Il est bien connu que nombre d’individus, voyant le temps avancer et leurs forces décliner, se sentent de plus en plus menacés à mesure que le temps les fuit.

Or à l’heure où j’écris ceci, une grande partie de la classe dirigeant le pays est bien moins proche du début que nombre de citoyens qu’elle se doit d’administrer. En conséquence, seuls ceux correspondant à la moyenne d’âge des politiques se retrouvent réellement dans les discours actuels, qui, sous-tendu par une volonté de rester « en pouvoir », réélisent mandat après mandat les mêmes candidats.
Mais ces élus, malgré leur capacité à avoir une vue globale de la société, ne font que ralentir le processus naturel d’évolution des civilisations au détriment des générations futures. J’en veux pour preuve l’impossibilité qu’ont les grandes nations à adopter un accord mondial sur l’écologie, ou encore le refus de voir le monde comme « une » terre où, plus que les biens, les humains devraient pouvoir se déplacer sans contrainte. Mais cette peur viscérale du changement et du différent, qui ne fait malheureusement que croitre avec l’âge, nous mène à une société ultra-sécuritaire où la moindre revendication mène au soupçon.
Et si par malheur l’État venait à prendre les devants sur l’évolution, la masse des conservateurs n’hésiterait pas à le rappeler à l’ordre.

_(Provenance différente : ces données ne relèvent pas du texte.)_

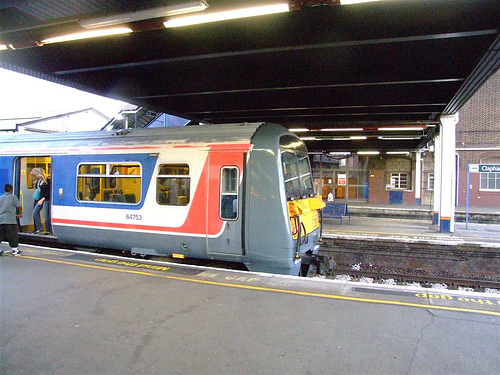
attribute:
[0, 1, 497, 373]
station — large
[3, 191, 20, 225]
shirt — gray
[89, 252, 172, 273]
lettering — yellow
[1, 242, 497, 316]
stripe — yellow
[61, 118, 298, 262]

Et c’est ainsi que se forme le cercle de l’insécurité, les masses ayant de plus en plus peur, et les politiques surfant sur cette vague accroissent le sentiment d’insécurité, se confortant eux-mêmes dans l’idée qu’ils sont en phase avec leur époque, sans voir qu’ils ont fait leur temps!

Il faut donc imposer le respect de l’âge légal de départ en retraite jusque dans les plus hautes sphères de l’État. Sinon, vous pouvez toujours commander des couronnes de fleurs pour la mise en bière de la civilisation!